If the driver yields or blocks, the same live driver/operator objects keep their state. Already-produced pages may have moved into an output buffer, local exchange, or another stage.

For EXPLAIN, the main thing to keep from this section is the small set of plan terms that connect back to the runtime model:

TableScan or ScanFilterProject:
  where data enters from a connector

Exchange / RemoteSource:
  where pages move between stages

Aggregation / Join / Sort:
  where operators transform pages

Fragment / Stage:
  how Trino splits the query into distributed pieces

Estimates:
  planner guesses, not runtime proof

When I later run:

EXPLAIN
SELECT orderstatus, count(*)
FROM iceberg.tpch.orders
WHERE orderdate >= DATE '2024-01-01'
GROUP BY orderstatus;

I want to map each plan section back to the hierarchy:

Which connector is used?
Where is the scan?
Where are filters applied?
Where does aggregation happen?
Where do exchanges happen?
Which fragment produces the final result?

That exercise is the fastest way to turn the vocabulary into intuition.

Trino is not a storage engine for my data. It usually queries data where it already lives.

Trino is also not usually the system that produces lakehouse data.
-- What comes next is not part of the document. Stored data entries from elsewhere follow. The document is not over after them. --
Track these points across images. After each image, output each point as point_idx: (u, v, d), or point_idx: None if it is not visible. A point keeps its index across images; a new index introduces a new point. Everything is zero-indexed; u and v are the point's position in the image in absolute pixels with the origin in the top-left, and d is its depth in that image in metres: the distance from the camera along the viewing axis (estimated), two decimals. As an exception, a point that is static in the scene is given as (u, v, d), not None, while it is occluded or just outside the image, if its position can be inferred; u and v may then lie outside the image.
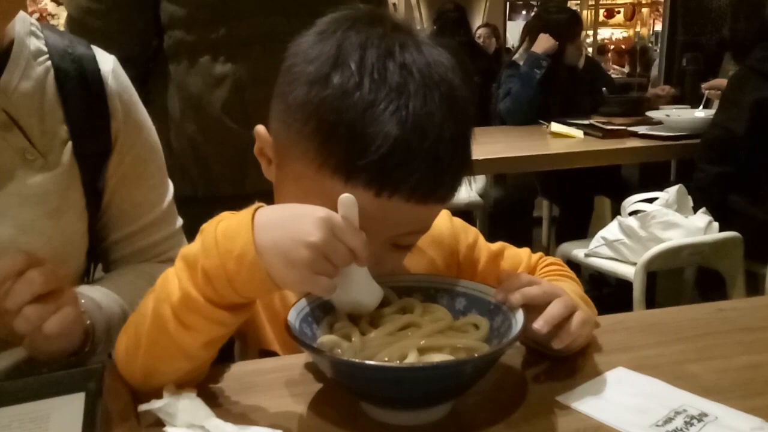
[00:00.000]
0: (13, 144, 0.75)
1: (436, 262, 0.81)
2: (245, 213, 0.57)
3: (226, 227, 0.57)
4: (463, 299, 0.67)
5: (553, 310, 0.64)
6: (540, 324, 0.62)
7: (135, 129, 0.84)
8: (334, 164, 0.60)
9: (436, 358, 0.57)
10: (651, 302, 1.97)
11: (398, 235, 0.66)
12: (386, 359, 0.57)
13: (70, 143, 0.78)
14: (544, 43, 2.98)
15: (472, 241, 0.84)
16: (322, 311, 0.64)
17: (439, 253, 0.81)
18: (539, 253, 0.87)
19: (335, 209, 0.58)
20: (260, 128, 0.70)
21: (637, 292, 1.88)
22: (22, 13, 0.79)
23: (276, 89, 0.68)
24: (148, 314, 0.60)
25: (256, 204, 0.59)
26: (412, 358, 0.57)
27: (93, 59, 0.82)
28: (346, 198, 0.57)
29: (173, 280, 0.59)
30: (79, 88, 0.80)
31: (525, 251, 0.86)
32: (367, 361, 0.55)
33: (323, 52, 0.62)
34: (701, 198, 2.00)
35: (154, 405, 0.57)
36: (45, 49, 0.79)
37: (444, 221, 0.83)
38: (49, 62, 0.79)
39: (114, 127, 0.82)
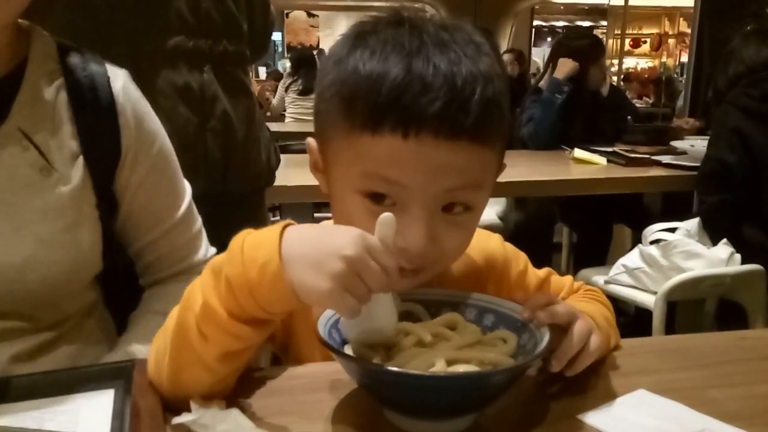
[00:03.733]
0: (30, 162, 0.77)
1: (487, 285, 0.80)
2: (275, 226, 0.57)
3: (253, 238, 0.57)
4: (492, 315, 0.67)
5: (567, 348, 0.65)
6: (554, 364, 0.64)
7: (147, 140, 0.87)
8: (360, 120, 0.61)
9: (463, 369, 0.58)
10: (670, 332, 1.96)
11: (445, 191, 0.63)
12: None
13: (81, 157, 0.81)
14: (564, 67, 3.01)
15: (523, 268, 0.84)
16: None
17: (491, 277, 0.82)
18: (581, 282, 0.88)
19: (372, 168, 0.61)
20: (310, 140, 0.72)
21: (657, 321, 1.87)
22: (39, 31, 0.83)
23: (315, 93, 0.72)
24: (173, 322, 0.61)
25: (288, 221, 0.59)
26: (438, 368, 0.58)
27: (104, 75, 0.84)
28: (384, 217, 0.56)
29: (198, 290, 0.59)
30: (90, 104, 0.82)
31: (568, 279, 0.87)
32: (393, 368, 0.56)
33: (344, 41, 0.67)
34: (711, 228, 2.06)
35: (187, 417, 0.57)
36: (59, 68, 0.82)
37: (497, 245, 0.84)
38: (61, 79, 0.82)
39: (125, 141, 0.84)
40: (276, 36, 11.45)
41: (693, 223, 2.08)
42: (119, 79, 0.85)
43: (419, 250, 0.63)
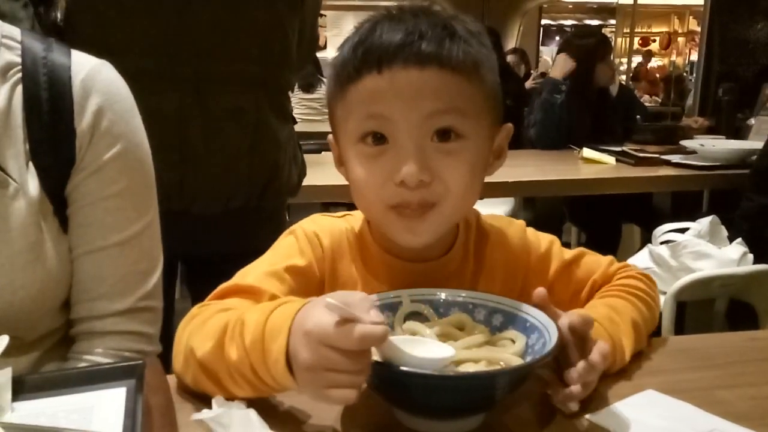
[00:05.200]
0: None
1: (507, 276, 0.79)
2: (291, 309, 0.57)
3: (274, 321, 0.58)
4: (500, 316, 0.68)
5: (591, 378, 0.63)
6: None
7: (103, 142, 0.76)
8: (345, 76, 0.68)
9: (472, 369, 0.59)
10: (680, 332, 1.95)
11: (427, 116, 0.66)
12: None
13: (31, 163, 0.72)
14: (561, 65, 3.00)
15: (544, 250, 0.81)
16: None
17: (511, 267, 0.80)
18: (623, 263, 0.84)
19: (361, 110, 0.67)
20: (329, 136, 0.76)
21: (667, 322, 1.86)
22: None
23: None
24: (212, 340, 0.62)
25: (308, 300, 0.58)
26: (447, 368, 0.58)
27: (66, 69, 0.74)
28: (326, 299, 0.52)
29: (237, 340, 0.60)
30: (44, 104, 0.73)
31: (606, 259, 0.83)
32: (403, 367, 0.56)
33: None
34: (744, 228, 1.98)
35: (208, 414, 0.57)
36: (18, 60, 0.73)
37: (518, 232, 0.82)
38: (19, 74, 0.73)
39: (78, 143, 0.74)
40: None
41: (704, 223, 2.07)
42: (82, 73, 0.75)
43: (414, 179, 0.66)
In many lakehouse architectures, Spark or Flink writes data and Trino serves interactive SQL over that data.

For my own learning path, that means:

study query planning and execution first
study connector boundaries second
study storage formats and table formats third

For Iceberg and Hive, the connector layer is especially important because table metadata, partitions, splits, file formats, and pushdown decisions all live there.

The first mental model is:

Coordinator plans and schedules.
Workers execute.
Connectors access external data.
Operators move Page batches.
Stages and exchanges describe distributed data flow.

The runtime hierarchy is:

Query
  -> stages
     -> tasks
        -> pipelines
           -> drivers
              -> operators
                 -> pages

The key boundary is:

engine:
  general SQL planning and distributed execution

connector:
  data-source-specific metadata, splits, page sources, and writes

If I can keep those three ideas straight, the rest of Trino becomes much easier to learn.

Questions to check later:

  1. What does the coordinator do before workers read data?
  2. What is the difference between a stage and a task?
  3. What is a split?
  4. What is the relationship between a pipeline and a driver?
  5. What does an operator consume and produce?
  6. What is a Trino Page?
  7. Why is a Trino page different from a Parquet page?
  8. What work belongs to the connector instead of the core engine?
  9. Why is catalog.schema.table important?
  10. Why is EXPLAIN ANALYZE different from EXPLAIN?